Return each line of the data below unchanged and in its original order.

-- Opening Marker --

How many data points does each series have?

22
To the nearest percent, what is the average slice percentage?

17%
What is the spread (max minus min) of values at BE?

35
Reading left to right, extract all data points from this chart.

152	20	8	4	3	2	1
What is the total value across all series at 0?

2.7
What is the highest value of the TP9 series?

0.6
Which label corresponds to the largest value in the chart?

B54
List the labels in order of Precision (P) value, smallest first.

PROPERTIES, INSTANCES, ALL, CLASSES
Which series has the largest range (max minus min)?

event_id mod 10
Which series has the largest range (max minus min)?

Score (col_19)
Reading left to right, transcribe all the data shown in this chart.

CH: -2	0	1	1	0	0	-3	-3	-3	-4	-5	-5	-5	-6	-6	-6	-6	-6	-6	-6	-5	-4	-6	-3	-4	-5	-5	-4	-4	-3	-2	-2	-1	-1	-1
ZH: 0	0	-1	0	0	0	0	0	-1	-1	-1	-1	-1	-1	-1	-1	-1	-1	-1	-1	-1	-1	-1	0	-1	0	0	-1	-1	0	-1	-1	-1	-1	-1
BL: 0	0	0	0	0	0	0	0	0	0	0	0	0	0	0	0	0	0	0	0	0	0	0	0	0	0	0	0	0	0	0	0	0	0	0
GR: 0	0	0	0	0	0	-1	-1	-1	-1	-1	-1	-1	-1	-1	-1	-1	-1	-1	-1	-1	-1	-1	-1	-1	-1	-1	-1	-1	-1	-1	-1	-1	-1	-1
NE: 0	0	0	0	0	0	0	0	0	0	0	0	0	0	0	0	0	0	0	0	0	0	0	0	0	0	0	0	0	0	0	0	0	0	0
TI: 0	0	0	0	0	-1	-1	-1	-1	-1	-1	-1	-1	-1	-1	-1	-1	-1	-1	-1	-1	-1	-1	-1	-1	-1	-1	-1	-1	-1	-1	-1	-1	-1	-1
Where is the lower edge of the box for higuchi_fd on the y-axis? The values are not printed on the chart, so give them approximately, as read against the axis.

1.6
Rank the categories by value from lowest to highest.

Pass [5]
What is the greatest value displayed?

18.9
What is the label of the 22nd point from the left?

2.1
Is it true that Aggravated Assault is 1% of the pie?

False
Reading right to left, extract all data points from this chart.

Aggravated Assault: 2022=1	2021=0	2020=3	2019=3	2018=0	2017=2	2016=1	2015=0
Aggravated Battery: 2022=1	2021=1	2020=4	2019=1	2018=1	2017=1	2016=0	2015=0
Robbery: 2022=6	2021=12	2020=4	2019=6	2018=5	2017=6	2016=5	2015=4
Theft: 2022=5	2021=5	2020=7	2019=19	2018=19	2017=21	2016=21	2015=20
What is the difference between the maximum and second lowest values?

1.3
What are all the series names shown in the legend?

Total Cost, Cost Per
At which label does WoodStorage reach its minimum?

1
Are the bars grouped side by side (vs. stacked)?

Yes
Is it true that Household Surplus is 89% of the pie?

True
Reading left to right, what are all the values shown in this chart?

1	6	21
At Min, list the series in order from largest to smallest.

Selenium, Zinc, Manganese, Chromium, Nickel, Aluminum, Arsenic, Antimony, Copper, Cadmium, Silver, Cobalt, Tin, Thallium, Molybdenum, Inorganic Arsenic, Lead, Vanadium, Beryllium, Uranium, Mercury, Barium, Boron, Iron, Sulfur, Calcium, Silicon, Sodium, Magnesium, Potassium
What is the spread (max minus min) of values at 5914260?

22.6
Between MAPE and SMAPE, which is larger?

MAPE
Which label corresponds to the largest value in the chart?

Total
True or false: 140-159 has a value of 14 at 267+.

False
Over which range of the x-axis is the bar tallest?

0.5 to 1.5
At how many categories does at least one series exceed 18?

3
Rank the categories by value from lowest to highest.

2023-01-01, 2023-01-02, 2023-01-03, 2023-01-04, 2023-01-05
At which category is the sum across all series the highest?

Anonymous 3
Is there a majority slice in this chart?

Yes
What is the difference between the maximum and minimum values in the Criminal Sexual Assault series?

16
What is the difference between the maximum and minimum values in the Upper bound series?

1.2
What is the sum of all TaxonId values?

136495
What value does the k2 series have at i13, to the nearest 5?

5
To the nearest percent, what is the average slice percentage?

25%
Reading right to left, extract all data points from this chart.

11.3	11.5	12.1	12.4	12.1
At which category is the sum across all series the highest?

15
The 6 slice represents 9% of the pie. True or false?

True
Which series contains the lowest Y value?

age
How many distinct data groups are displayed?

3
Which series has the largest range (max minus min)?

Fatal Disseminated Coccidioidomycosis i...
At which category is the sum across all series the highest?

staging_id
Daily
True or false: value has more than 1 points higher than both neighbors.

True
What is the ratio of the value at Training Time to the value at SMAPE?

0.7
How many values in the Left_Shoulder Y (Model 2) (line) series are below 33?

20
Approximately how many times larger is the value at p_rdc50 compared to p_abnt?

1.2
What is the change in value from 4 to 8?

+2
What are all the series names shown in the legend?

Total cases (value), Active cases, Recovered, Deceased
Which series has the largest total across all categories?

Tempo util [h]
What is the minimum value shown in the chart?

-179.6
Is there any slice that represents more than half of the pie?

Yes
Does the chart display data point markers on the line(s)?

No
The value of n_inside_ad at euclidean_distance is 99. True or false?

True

-- Closing Marker --

**Task result**
How many data points does each series have?

22
To the nearest percent, what is the average slice percentage?

17%
What is the spread (max minus min) of values at BE?

35
Reading left to right, extract all data points from this chart.

152	20	8	4	3	2	1
What is the total value across all series at 0?

2.7
What is the highest value of the TP9 series?

0.6
Which label corresponds to the largest value in the chart?

B54
List the labels in order of Precision (P) value, smallest first.

PROPERTIES, INSTANCES, ALL, CLASSES
Which series has the largest range (max minus min)?

event_id mod 10
Which series has the largest range (max minus min)?

Score (col_19)
Reading left to right, transcribe all the data shown in this chart.

CH: -2	0	1	1	0	0	-3	-3	-3	-4	-5	-5	-5	-6	-6	-6	-6	-6	-6	-6	-5	-4	-6	-3	-4	-5	-5	-4	-4	-3	-2	-2	-1	-1	-1
ZH: 0	0	-1	0	0	0	0	0	-1	-1	-1	-1	-1	-1	-1	-1	-1	-1	-1	-1	-1	-1	-1	0	-1	0	0	-1	-1	0	-1	-1	-1	-1	-1
BL: 0	0	0	0	0	0	0	0	0	0	0	0	0	0	0	0	0	0	0	0	0	0	0	0	0	0	0	0	0	0	0	0	0	0	0
GR: 0	0	0	0	0	0	-1	-1	-1	-1	-1	-1	-1	-1	-1	-1	-1	-1	-1	-1	-1	-1	-1	-1	-1	-1	-1	-1	-1	-1	-1	-1	-1	-1	-1
NE: 0	0	0	0	0	0	0	0	0	0	0	0	0	0	0	0	0	0	0	0	0	0	0	0	0	0	0	0	0	0	0	0	0	0	0
TI: 0	0	0	0	0	-1	-1	-1	-1	-1	-1	-1	-1	-1	-1	-1	-1	-1	-1	-1	-1	-1	-1	-1	-1	-1	-1	-1	-1	-1	-1	-1	-1	-1	-1
Where is the lower edge of the box for higuchi_fd on the y-axis? The values are not printed on the chart, so give them approximately, as read against the axis.

1.6
Rank the categories by value from lowest to highest.

Pass [5]
What is the greatest value displayed?

18.9
What is the label of the 22nd point from the left?

2.1
Is it true that Aggravated Assault is 1% of the pie?

False
Reading right to left, extract all data points from this chart.

Aggravated Assault: 2022=1	2021=0	2020=3	2019=3	2018=0	2017=2	2016=1	2015=0
Aggravated Battery: 2022=1	2021=1	2020=4	2019=1	2018=1	2017=1	2016=0	2015=0
Robbery: 2022=6	2021=12	2020=4	2019=6	2018=5	2017=6	2016=5	2015=4
Theft: 2022=5	2021=5	2020=7	2019=19	2018=19	2017=21	2016=21	2015=20
What is the difference between the maximum and second lowest values?

1.3
What are all the series names shown in the legend?

Total Cost, Cost Per
At which label does WoodStorage reach its minimum?

1
Are the bars grouped side by side (vs. stacked)?

Yes
Is it true that Household Surplus is 89% of the pie?

True
Reading left to right, what are all the values shown in this chart?

1	6	21
At Min, list the series in order from largest to smallest.

Selenium, Zinc, Manganese, Chromium, Nickel, Aluminum, Arsenic, Antimony, Copper, Cadmium, Silver, Cobalt, Tin, Thallium, Molybdenum, Inorganic Arsenic, Lead, Vanadium, Beryllium, Uranium, Mercury, Barium, Boron, Iron, Sulfur, Calcium, Silicon, Sodium, Magnesium, Potassium
What is the spread (max minus min) of values at 5914260?

22.6
Between MAPE and SMAPE, which is larger?

MAPE
Which label corresponds to the largest value in the chart?

Total
True or false: 140-159 has a value of 14 at 267+.

False
Over which range of the x-axis is the bar tallest?

0.5 to 1.5
At how many categories does at least one series exceed 18?

3
Rank the categories by value from lowest to highest.

2023-01-01, 2023-01-02, 2023-01-03, 2023-01-04, 2023-01-05
At which category is the sum across all series the highest?

Anonymous 3
Is there a majority slice in this chart?

Yes
What is the difference between the maximum and minimum values in the Criminal Sexual Assault series?

16
What is the difference between the maximum and minimum values in the Upper bound series?

1.2
What is the sum of all TaxonId values?

136495
What value does the k2 series have at i13, to the nearest 5?

5
To the nearest percent, what is the average slice percentage?

25%
Reading right to left, extract all data points from this chart.

11.3	11.5	12.1	12.4	12.1
At which category is the sum across all series the highest?

15
The 6 slice represents 9% of the pie. True or false?

True
Which series contains the lowest Y value?

age
How many distinct data groups are displayed?

3
Which series has the largest range (max minus min)?

Fatal Disseminated Coccidioidomycosis i...
At which category is the sum across all series the highest?

staging_id
Daily
True or false: value has more than 1 points higher than both neighbors.

True
What is the ratio of the value at Training Time to the value at SMAPE?

0.7
How many values in the Left_Shoulder Y (Model 2) (line) series are below 33?

20
Approximately how many times larger is the value at p_rdc50 compared to p_abnt?

1.2
What is the change in value from 4 to 8?

+2
What are all the series names shown in the legend?

Total cases (value), Active cases, Recovered, Deceased
Which series has the largest total across all categories?

Tempo util [h]
What is the minimum value shown in the chart?

-179.6
Is there any slice that represents more than half of the pie?

Yes
Does the chart display data point markers on the line(s)?

No
The value of n_inside_ad at euclidean_distance is 99. True or false?

True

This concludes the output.